The tower dates from 1963, housing the Bacardi Museum, about 2600 square feet of office space, and a top floor dining room with panoramic views. The architect was Enrique Gutierrez of Sacmag International in Puerto Rico, and the builder was Frank J. Rooney, Inc. of Miami. The staff is proud that the interior retains original design elements specified by designers Adella P. Estrada and Alberto Fernando Pla. The black leather Barcelona chairs chosen by Estrada in 1973 are still in place, as is the reception area wall tapestry designed by Pla. Original custom rugs were woven in Puerto Rico by V'Soske of New York.
The tower is built of reinforced concrete, overlayed with two huge 'azulejos', or ceramic tile murals done in the traditional Spanish colors of blue and white, by Francisco Brennand of Recife, Brazil. Born July 11, 1927, Brennand is an accomplished painter-ceramicist, whose other works include murals at the School of Itanhaem at Sao Paulo, a 32-meter mural of the Battle of Guararapes for the Banco da Lavoura de Minas Gerais, and the interior of a ballroom for the Sao Domingos Hotel in Recife. The Bacardi tower murals are made of 28,000 hand-painted, glazed, baked, 6" x 6" tiles surrounded by a marble border. Brennand felt strongly that painters and architects should work together to give buildings an artistic unity. In fact, Brennand stresses the word "overlay" rather than "decorate", to underscore his belief in the combined unity of the final work.
In addition to the murals, other tower surfaces include white-veined marble tiles and exposed concrete showing the effects of 1" x 4" tongue-and-groove planks used for the form to give a vertical striped effect. The east and west facades are made of thermopane, smoke-tinted glass with anodized aluminum mullions. Interestingly, the underground garage was built to the specifications of a swimming pool to keep the subterranean area dry despite the high water table in Miami's porous coral soil. This area holds 65 automobiles and is covered by an outdoor plaza.
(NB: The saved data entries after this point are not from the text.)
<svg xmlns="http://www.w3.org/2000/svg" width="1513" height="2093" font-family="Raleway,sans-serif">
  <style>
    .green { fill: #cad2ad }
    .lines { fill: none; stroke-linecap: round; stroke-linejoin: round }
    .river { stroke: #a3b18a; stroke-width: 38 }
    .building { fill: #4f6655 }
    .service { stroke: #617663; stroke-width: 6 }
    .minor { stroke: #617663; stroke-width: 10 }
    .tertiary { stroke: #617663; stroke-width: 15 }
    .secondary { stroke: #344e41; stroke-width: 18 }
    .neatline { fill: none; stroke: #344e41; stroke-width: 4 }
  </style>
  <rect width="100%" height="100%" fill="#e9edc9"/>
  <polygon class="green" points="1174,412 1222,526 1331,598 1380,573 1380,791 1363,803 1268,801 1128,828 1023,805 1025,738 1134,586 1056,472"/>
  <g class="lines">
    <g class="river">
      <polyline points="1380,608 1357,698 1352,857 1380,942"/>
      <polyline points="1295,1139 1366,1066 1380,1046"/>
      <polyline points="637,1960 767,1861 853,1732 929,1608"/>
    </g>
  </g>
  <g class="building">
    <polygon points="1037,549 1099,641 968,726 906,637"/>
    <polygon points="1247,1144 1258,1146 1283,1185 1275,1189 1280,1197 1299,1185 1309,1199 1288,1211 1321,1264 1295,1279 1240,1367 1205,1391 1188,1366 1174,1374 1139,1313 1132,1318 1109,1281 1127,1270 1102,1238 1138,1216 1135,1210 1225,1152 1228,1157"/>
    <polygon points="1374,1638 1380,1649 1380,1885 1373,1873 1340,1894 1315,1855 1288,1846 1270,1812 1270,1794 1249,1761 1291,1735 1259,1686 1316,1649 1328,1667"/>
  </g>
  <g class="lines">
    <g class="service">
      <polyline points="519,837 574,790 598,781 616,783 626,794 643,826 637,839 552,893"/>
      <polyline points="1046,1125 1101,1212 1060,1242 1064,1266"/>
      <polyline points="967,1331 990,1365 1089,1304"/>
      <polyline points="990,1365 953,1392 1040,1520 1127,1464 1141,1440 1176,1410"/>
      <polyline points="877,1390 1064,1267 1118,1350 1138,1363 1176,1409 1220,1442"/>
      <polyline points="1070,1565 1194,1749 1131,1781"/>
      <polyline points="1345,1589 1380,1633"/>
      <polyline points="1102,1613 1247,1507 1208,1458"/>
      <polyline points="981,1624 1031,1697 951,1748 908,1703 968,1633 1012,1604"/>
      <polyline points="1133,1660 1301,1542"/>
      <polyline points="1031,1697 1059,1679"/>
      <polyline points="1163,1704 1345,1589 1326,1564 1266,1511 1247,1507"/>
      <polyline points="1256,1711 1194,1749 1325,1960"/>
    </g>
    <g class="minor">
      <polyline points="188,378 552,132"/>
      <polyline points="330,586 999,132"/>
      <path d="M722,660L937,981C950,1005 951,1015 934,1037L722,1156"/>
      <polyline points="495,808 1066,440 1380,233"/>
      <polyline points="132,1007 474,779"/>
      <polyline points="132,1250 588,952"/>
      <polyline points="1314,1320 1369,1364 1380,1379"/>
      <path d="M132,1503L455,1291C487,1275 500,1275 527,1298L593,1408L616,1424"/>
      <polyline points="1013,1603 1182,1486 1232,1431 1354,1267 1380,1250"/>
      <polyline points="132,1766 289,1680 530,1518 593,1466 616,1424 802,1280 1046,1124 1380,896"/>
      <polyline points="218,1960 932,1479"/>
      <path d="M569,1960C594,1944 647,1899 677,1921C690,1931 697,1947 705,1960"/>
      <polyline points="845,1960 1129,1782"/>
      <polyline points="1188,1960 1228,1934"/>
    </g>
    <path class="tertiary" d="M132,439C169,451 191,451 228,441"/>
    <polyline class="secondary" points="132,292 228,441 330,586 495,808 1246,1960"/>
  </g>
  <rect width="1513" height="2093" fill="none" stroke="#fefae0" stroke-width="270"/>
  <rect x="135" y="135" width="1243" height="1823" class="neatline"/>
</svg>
Imagine a swimming pool which keeps the water out, rather than in!
In 1973, Bacardi added the fascinating square building in the plaza. The square building, raised 47 feet off the ground around a central core, features four massive walls, comprised of chunks of 1" thick hammered glass mural tapestries, designed to withstand hurricane force winds.
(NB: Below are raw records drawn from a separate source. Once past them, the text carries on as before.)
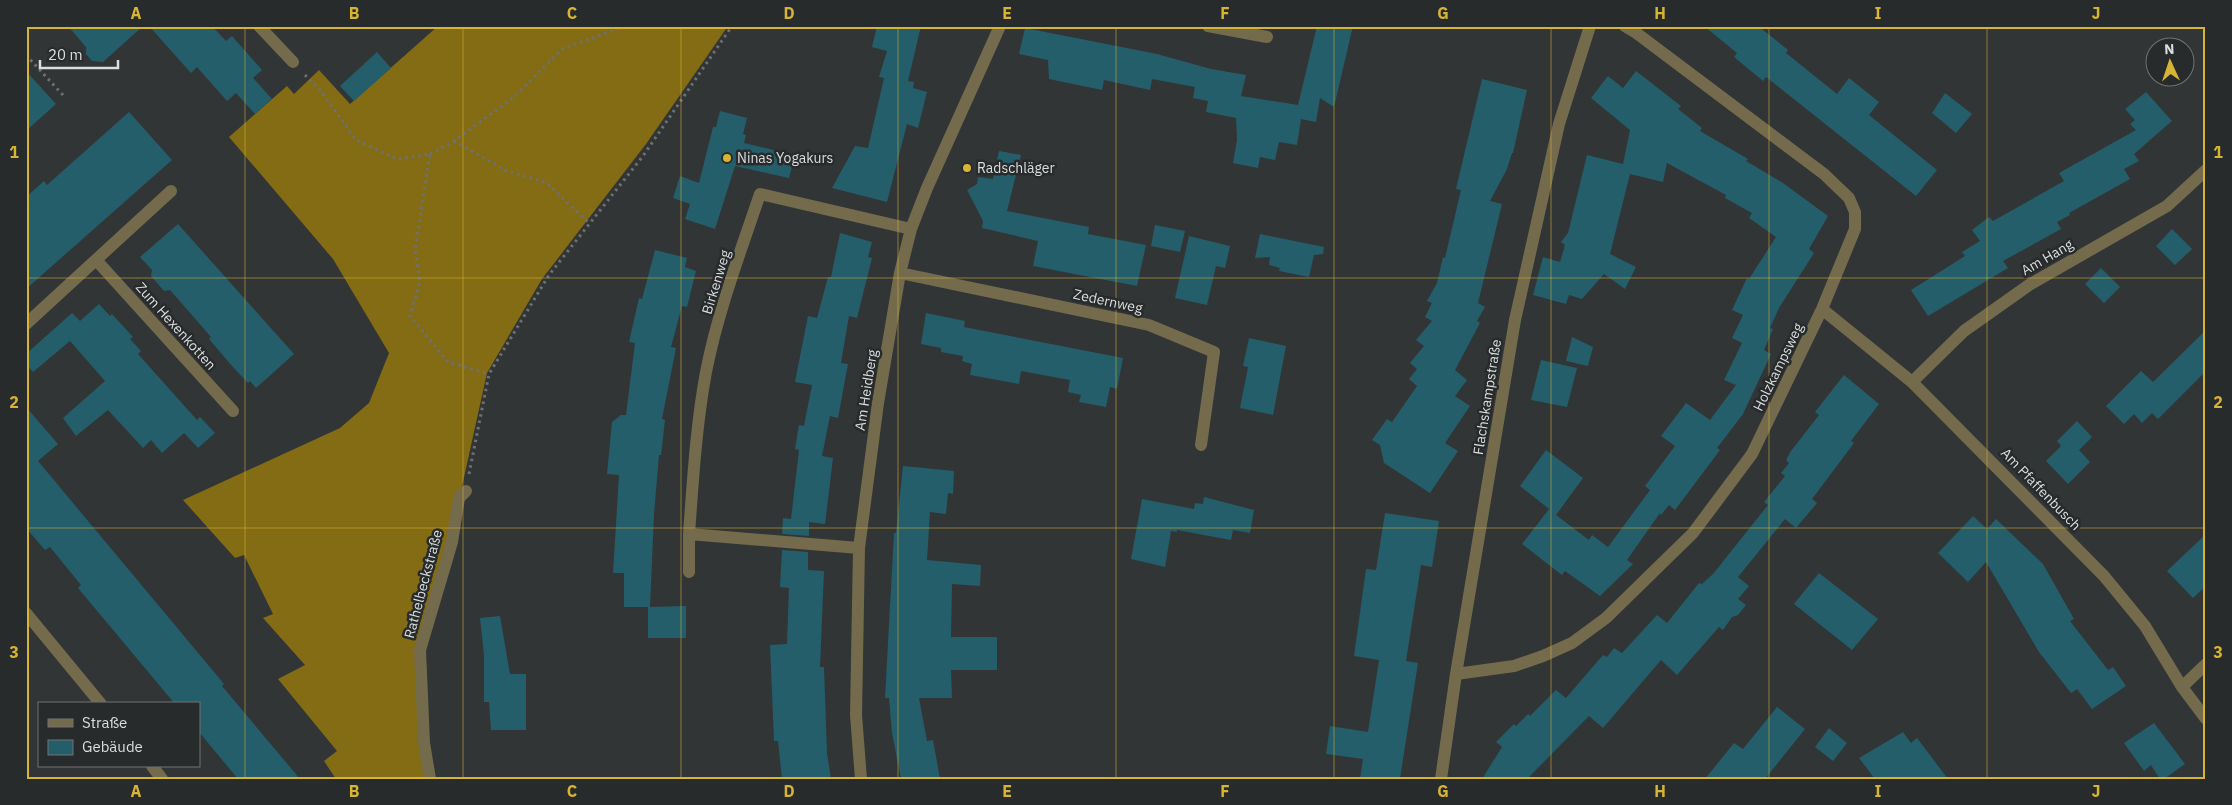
<svg xmlns="http://www.w3.org/2000/svg" width="2232" height="805" font-family="'IBM Plex Sans',sans-serif">
<rect width="100%" height="100%" fill="#323536"/>
<path fill="#836c14" d="M438 26H728L646 144 542 279 487 373 448 550 418 650 427 779H336L324 761 337 751 278 679 305 665 263 618 273 614 244 555 235 558 183 500 340 428 369 403 389 353 333 259 229 137 287 86 294 94 319 70 350 104Z"/>
<path fill="#245e6a" d="M68 26H143L103 62 92 61 86 54V47Z
M149 26H212L226 41 232 36 262 70 253 78 272 99 255 114 236 93 227 101 197 67 191 73Z
M877 26H921L908 81 914 82 913 88 927 92 918 128 907 124 887 202 832 188 855 146 868 148 884 78 879 77 887 51 872 47Z
M1317 26H1353L1334 107 1320 98 1316 122 1301 119 1297 145 1279 142 1275 160 1260 157 1258 168 1233 163 1237 140 1236 118 1206 112 1208 101 1193 98 1195 87 1152 79 1150 90 1104 80 1102 90 1049 79 1048 60 1019 54 1025 28 1157 54 1211 69 1246 75 1241 96 1298 105Z
M1704 26H1758L1788 50 1786 53 1837 94 1849 78 1879 102 1869 115 1937 170 1916 196 1766 77 1763 81 1734 57 1737 53Z
M377 52 391 68 354 101 340 86Z
M26 71 56 104 26 131Z
M1636 71 1681 106 1678 109 1702 128 1700 131 1748 159 1746 161 1783 183 1828 216 1809 249 1814 253 1779 308 1770 328 1773 329 1764 350 1771 354 1743 414 1717 448 1720 450 1675 510 1669 505 1661 515 1660 513 1627 560 1633 564 1600 596 1565 571 1562 575 1522 544 1549 509 1553 512 1520 486 1546 450 1583 478 1556 515 1589 540 1592 535 1608 547 1650 490 1645 486 1675 446 1661 436 1686 403 1710 420 1736 385 1724 380 1742 343 1732 338 1743 315 1732 310 1747 278 1749 279 1776 237 1749 218 1752 213 1725 198 1726 195 1667 163 1663 182 1630 174 1610 254 1636 267 1625 289 1604 274 1582 299 1569 295 1566 304 1533 295 1543 257 1560 262 1565 245 1561 242 1568 233 1587 155 1623 164 1630 130 1591 98 1608 76 1623 88Z
M1482 79 1527 90 1513 153H1512L1507 169 1490 201 1502 204 1478 303 1485 307 1477 321 1480 323 1455 370 1467 380 1455 396 1470 406 1445 443 1458 451 1430 493 1384 463 1380 445 1372 440 1387 419 1392 422 1417 386 1409 379 1417 369 1410 363 1424 346 1416 340 1432 321 1425 317 1432 303 1427 301 1437 283 1443 257 1445 258 1461 190 1456 189Z
M2146 92 2172 121 2134 154 2139 161 2124 169 2130 179 2069 213 2070 215 2057 222 2061 229 2003 261 2008 268 1928 316 1911 290 1965 256 1962 252 1980 241 1972 230 1989 217 1993 221 2064 181 2059 173 2136 130 2130 124 2135 120 2125 109Z
M1945 93 1972 114 1956 133 1932 113Z
M720 111 747 118 743 134 746 135 744 143 795 155 789 178 735 166 715 229 685 219 690 204 673 198 680 176 699 183 713 127H716Z
M129 112 172 160 26 289V197L44 181 47 185Z
M999 151 1021 155 1007 211 1089 227 1088 234 1146 245 1137 286 1033 266 1038 241 982 228 983 221 967 190 977 184 978 177 993 179Z
M178 224 294 354 256 388 250 381 248 383 232 366 209 339 211 337 205 330 170 290 164 291 151 276 152 270 140 257Z
M1155 225 1185 231 1180 252 1151 246Z
M2172 229 2192 249 2175 265 2156 246Z
M840 233 872 242 868 257 872 258 857 318 849 316 841 363 848 364 838 418 830 416 822 456 833 458 825 524 809 522V536L782 534 783 518 791 519 799 450 795 449 799 425 804 426 812 385 795 382 808 316 817 318 828 277H831Z
M1260 234 1324 247 1323 254 1314 255 1309 277 1279 271 1280 268 1269 265 1270 257 1255 258Z
M1189 236 1230 246 1225 268 1216 266 1207 305 1175 298Z
M655 250 687 258 685 267 696 271 687 307 682 306 671 347 676 348 662 419 665 420 661 455H659L654 514 650 607H624V573H613L619 475 607 474 612 422 621 415H626L635 343 629 342 639 298 642 299Z
M2101 268 2120 287 2104 303 2085 284Z
M99 304 110 316 112 314 133 337 130 339 141 351 138 354 197 420 200 417 215 433 198 448 184 433 162 453 151 440 143 448 108 410 76 436 63 418 105 381 70 341 33 372 26 364V354L72 313 80 321Z
M926 313 965 321 964 327 1123 358 1117 389 1110 387 1106 407 1079 402 1081 395 1068 392 1070 380 1021 371 1019 384 970 375 972 364 962 361 963 356 941 352V348L921 344Z
M2206 330V371L2158 419 2152 413 2142 423 2134 414 2124 424 2106 406 2141 371 2153 382Z
M1572 337 1593 347 1588 366 1566 361Z
M1249 338 1286 346 1273 415 1240 408 1248 367 1243 366Z
M1541 360 1577 368 1567 407 1531 400Z
M1844 375 1879 404 1851 441 1854 443 1812 499 1817 503 1796 528 1785 519 1738 577 1749 586 1738 599 1746 605 1738 615 1732 617 1723 630 1719 627 1677 675 1661 660 1603 728 1589 716 1527 779H1482L1502 747 1496 742 1514 724 1516 726 1528 714 1530 716 1556 690 1566 698 1603 655 1607 657 1614 648 1622 653 1657 615 1667 623 1699 583 1702 584 1713 574 1768 505 1764 502 1785 476 1781 473 1789 463 1786 460 1791 451 1819 415 1815 412Z
M26 407 58 444 38 461 224 684 222 686 300 779H238L199 732V704H175L78 588 81 585 50 547 45 550 26 528Z
M2077 421 2092 437 2079 450 2090 462 2068 484 2046 461 2061 446 2057 441Z
M903 466 954 471 953 494 948 493 946 514 930 512 927 560 981 565 980 586 952 584 951 637H997V670H951L952 698H919L927 741 933 740 940 779H901L892 733 889 698H885L894 533H896Z
M1204 497 1254 510 1250 533 1233 530 1231 540 1177 530V532L1171 531 1165 567 1131 559 1142 499 1194 509 1195 503 1203 504Z
M1385 513 1439 521 1432 567 1421 565 1406 661 1418 663 1400 779H1360L1363 759 1326 754 1330 726 1368 732 1379 660 1354 656 1366 569 1376 570Z
M1973 516 1987 529 1996 519 2043 564 2074 619 2070 621 2108 670 2113 667 2126 686 2092 709 2077 689 2071 693 2039 652 1986 562 1968 582 1938 553Z
M2206 534V586L2193 598 2167 571Z
M782 550 808 552V570L824 571 820 667H824L827 753 831 779H782L778 741H774L770 645 787 644 789 588 780 587Z
M1819 573 1878 619 1852 650 1794 604Z
M686 606V638H648V607Z
M500 616 510 674H526V730H491L489 702H484V655L480 618Z
M1777 707 1805 729 1765 779H1705L1734 743 1743 749Z
M2154 723 2185 764 2164 779H2160L2151 765 2144 771 2124 743Z
M1829 728 1847 743 1833 761 1815 747Z
M1903 732 1911 743 1917 738 1948 779H1875L1859 758Z"/>
<g fill="none" stroke-linecap="round" stroke-linejoin="round">
<path stroke="#6e7172" stroke-width="3" stroke-dasharray="2.5 4" stroke-linecap="butt" d="M26 55 63 95
M305 75 321 91 356 140 397 159 430 154 415 250 420 281 410 316 448 362 489 374
M454 141 507 171 547 183 589 223
M430 154 454 141 514 97 562 49 625 26
M469 474 489 374 549 275 643 156 732 26"/>
<path stroke="#746b4c" stroke-width="12" d="M259 26 293 62
M1208 26 1267 37
M97 261 233 411
M900 273 1149 325 1214 352 1201 445
M1822 309 1912 382 2104 576 2145 626 2182 687 2206 719
M26 324 171 191
M1912 382 1964 331 2029 285 2167 206 2206 170
M859 548 689 534C693 480 696 426 706 372 718 311 740 253 760 194L911 229
M689 572V534
M1456 674 1514 666 1543 656 1572 643 1606 618 1693 533 1752 454 1822 309 1855 229V212L1849 198 1824 174 1635 32 1625 26
M2182 687 2206 664
M430 779 424 743 420 650 452 542 459 498 466 491
M861 779 856 715 859 548 878 403 900 273 911 229 927 188 1000 26
M1441 779 1456 674 1515 320 1559 124 1590 26"/>
<path stroke="#746b4c" stroke-width="12" d="M26 613 101 704
M152 766 162 779"/>
</g>
<path fill="none" stroke="#d8b434" stroke-width="1" stroke-opacity="0.55" d="M245 26V779M463 26V779M681 26V779M898 26V779M1116 26V779M1334 26V779M1551 26V779M1769 26V779M1987 26V779M26 278H2206M26 528H2206"/>
<g fill="#d8b434" stroke="#282b2c" stroke-width="2">
<circle cx="727" cy="158" r="5"/>
<circle cx="967" cy="168" r="5"/>
</g>
<g text-anchor="middle" stroke-width="5" stroke-linejoin="round" paint-order="stroke">
<g font-size="14" fill="#dbddde" stroke="#282b2c" text-anchor="start">
<text x="737" y="163">Ninas Yogakurs</text>
<text x="977" y="173">Radschläger</text>
</g>
<g font-size="14" fill="#dbddde" stroke="#282b2c">
<text transform="translate(2047 257) rotate(-30)" y="5">Am Hang</text>
<text transform="translate(716 282) rotate(-73)" y="5">Birkenweg</text>
<text transform="translate(1108 301) rotate(12)" y="5">Zedernweg</text>
<text transform="translate(176 326) rotate(48)" y="5">Zum Hexenkotten</text>
<text transform="translate(1778 367) rotate(-64)" y="5">Holzkampsweg</text>
<text transform="translate(866 390) rotate(-81)" y="5">Am Heidberg</text>
<text transform="translate(1487 397) rotate(-81)" y="5">Flachskampstraße</text>
<text transform="translate(2041 489) rotate(46)" y="5">Am Pfaffenbusch</text>
<text transform="translate(423 584) rotate(-75)" y="5">Rathelbeckstraße</text>
</g>
</g>
<rect width="2232" height="805" fill="none" stroke="#282b2c" stroke-width="55"/>
<rect x="38" y="702" width="162" height="65" fill="#282b2c" stroke="#707273"/>
<rect x="48" y="719" width="25" height="8" fill="#746b4c" stroke="#707273"/>
<text x="82" y="728" font-size="15" fill="#dbddde">Straße</text>
<rect x="48" y="740" width="25" height="15" fill="#245e6a" stroke="#707273"/>
<text x="82" y="752" font-size="15" fill="#dbddde">Gebäude</text>
<g transform="translate(2170 62) rotate(357)"><circle r="24" fill="#282b2c" stroke="#707273"/>
<path d="M0-4L9 19L0 12L-9 19Z" fill="#d8b434"/>
<text y="-8" font-size="14" font-weight="bold" text-anchor="middle" fill="#dbddde">N</text>
</g>
<path d="M40 60v8h78v-8" fill="none" stroke="#dbddde" stroke-width="2.5"/>
<text x="48" y="60" font-size="15" fill="#dbddde" stroke="#282b2c" stroke-width="4" paint-order="stroke">20 m</text>
<rect x="28" y="28" width="2176" height="750" fill="none" stroke="#d8b434" stroke-width="2"/>
<g font-size="16" text-anchor="middle" font-weight="bold" fill="#d8b434">
<text x="136" y="19">A</text>
<text x="354" y="19">B</text>
<text x="572" y="19">C</text>
<text x="789" y="19">D</text>
<text x="1007" y="19">E</text>
<text x="1225" y="19">F</text>
<text x="1443" y="19">G</text>
<text x="1660" y="19">H</text>
<text x="1878" y="19">I</text>
<text x="2096" y="19">J</text>
<text x="14" y="158">1</text>
<text x="2218" y="158">1</text>
<text x="14" y="408">2</text>
<text x="2218" y="408">2</text>
<text x="14" y="658">3</text>
<text x="2218" y="658">3</text>
<text x="136" y="797">A</text>
<text x="354" y="797">B</text>
<text x="572" y="797">C</text>
<text x="789" y="797">D</text>
<text x="1007" y="797">E</text>
<text x="1225" y="797">F</text>
<text x="1443" y="797">G</text>
<text x="1660" y="797">H</text>
<text x="1878" y="797">I</text>
<text x="2096" y="797">J</text>
</g>
</svg>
Light bounces from the colorful surfaces by day, and by night they emit multi-colored streams of light from the backlighted interior.
These glass tapestries were designed and manufactured in France by S.E.A.R. under the direction of Gabriel and Jacques Loire of Chartres, after an original painting by German artist Johannes M. Dietz. The architect of the building was Ignacio Carrera-Justiz of Coral Gables, FL. Abstract modern style on all four sides, this unusual building has two floors which cantilever out 24 feet on each side of the central core. Each floor is hung from the roof by 28 tensor rods, supported at the center by the concrete-reinforced central core. The load on each tensor is transferred to the roof in which a crisscross system of post tension beams carry the load from the tensor rods through the central core, plaza and garage, to the foundation. The two floors of this building serve as finance and accounting offices. The meticulously manicured landscaping covers the whole width of a city block, creating a postcard view from any angle.